1. A computer-implemented graphical programming system, comprising:
a programming component for providing a programming environment in which a computational graph is generated and applied to a computing cluster; and
a graphical component for providing drag-and-drop functionality in the programming environment to create the computational graph.
2. The system of claim 1, wherein the graphical component presents computational elements related to distributed computing abstractions of a managed library.
3. The system of claim 2, wherein the computational elements represent built-in functions each having a specific signature.
4. The system of claim 3, wherein the graphical component presents a signature associated with a graph node in response to selection of the graph node in the computational graph.
5. The system of claim 1, wherein the graphical component allows entry and selection of a function, an argument for the function, and inputs.

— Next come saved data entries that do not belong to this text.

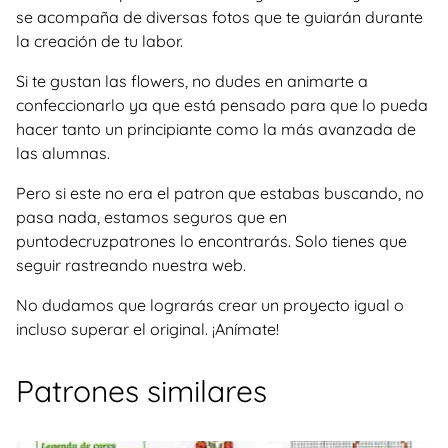
se acompaña de diversas fotos que te guiarán durante
la creación de tu labor.
Si te gustan las flowers, no dudes en animarte a
confeccionarlo ya que está pensado para que lo pueda
hacer tanto un principiante como la más avanzada de
las alumnas.
Pero si este no era el patron que estabas buscando, no
pasa nada, estamos seguros que en
puntodecruzpatrones lo encontrarás. Solo tienes que
seguir rastreando nuestra web.
No dudamos que lograrás crear un proyecto igual o
incluso superar el original. ¡Anímate!
Patrones similares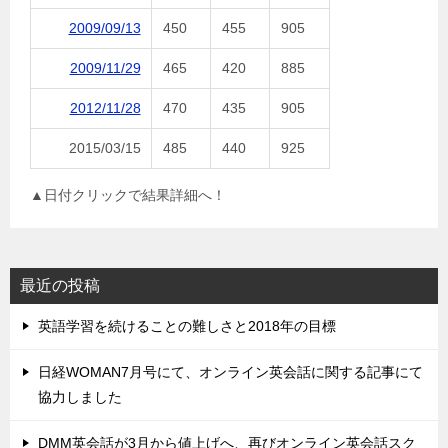
2009/09/13
450
455
905
2009/11/29
465
420
885
2012/11/28
470
435
905
2015/03/15
485
440
925
▲日付クリックで結果詳細へ！
最近の投稿
英語学習を続けることの難しさと2018年の目標
日経WOMAN7月号にて、オンライン英会話に関する記事にて
協力しました
DMM英会話が3月から値上げへ、再びオンライン英会話スク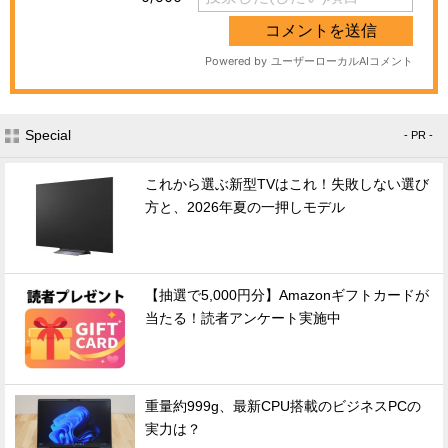
Special
- PR -
これから選ぶ新型TVはこれ！失敗しない選び
方と、2026年夏の一押しモデル
【抽選で5,000円分】Amazonギフトカードが
当たる！読者アンケート実施中
重量約999g、最新CPU搭載のビジネスPCの
実力は？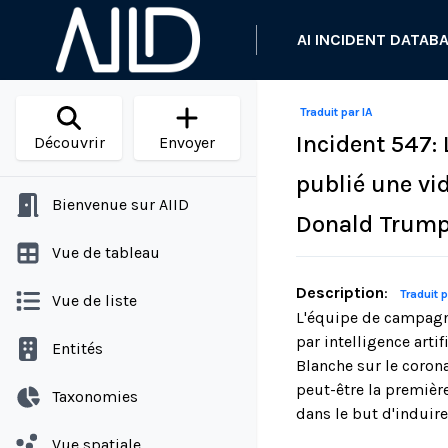
AI INCIDENT DATAB
Traduit par IA
Incident 547:
Découvrir
Envoyer
publié une vi
Bienvenue sur AIID
Donald Trump 
Vue de tableau
Description
:
Traduit p
Vue de liste
L'équipe de campagn
par intelligence arti
Entités
Blanche sur le coron
peut-être la premièr
Taxonomies
dans le but d'induire 
Vue spatiale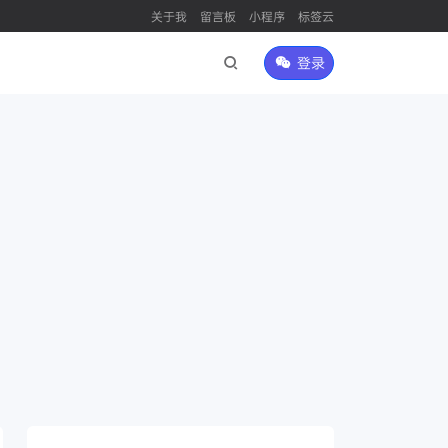
关于我
留言板
小程序
标签云
登录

6. The system of claim 1, wherein the graphical component presents a tailored view based on a selected node of the computational graph.
7. The system of claim 6, wherein the tailored view includes structure query language statement semantics.
8. The system of claim 1, wherein the graphical component presents multiple library functions of a node selected in the computational graph.
9. The system of claim 1, wherein the programming component compiles code associated with the computational graph for application to the computer cluster.
10. The system of claim 1, wherein the graphical component includes a user interface via which the drag-and-drop functionality, computational elements for creating the computational graph, creation state of the computational graph as presented on a canvas, code associated with nodes of the computational graph, and complied version of the computational graph, are exposed for interaction.
11. The system of claim 1, wherein the computational elements include one or more of SQL statements.
12. A computer-implemented method of developing a massively parallel application, comprising:
presenting computational elements in a graphical programming environment;
inserting a computational element into a graphing area as part of a generating a computational graph;
converting the computation element into a node of the computational graph; and
presenting code associated with the node.
13. The method of claim 12, further comprising compiling the computational graph into a computation application for execution on a parallel computing system.
14. The method of claim 12, wherein the computation elements include aggregate and join.
15. The method of claim 12, further comprising presenting SQL clauses associated with a SQL statement of the node when the node is selected.
16. The method of claim 12, further comprising presenting library functions associated with the node when the node is selected.
17. The method of claim 12, further comprising inserting multiple computational elements into the graphing area by drag-and-drop operations for computing an output based on multiple processes.
18. The method of claim 12, further comprising presenting methods and libraries that match a function associated with the node.
19. The method of claim 12, further comprising presenting a coding block for writing and entering code associated with the node.
20. A computer-implemented system, comprising:
computer-implemented means for presenting computational elements in a graphical programming environment;
computer-implemented means for inserting a computational element into a graphing area as part of a generating a computational graph;
computer-implemented means for converting the computation element into a node of the computational graph; and
computer-implemented means for presenting code associated with the node.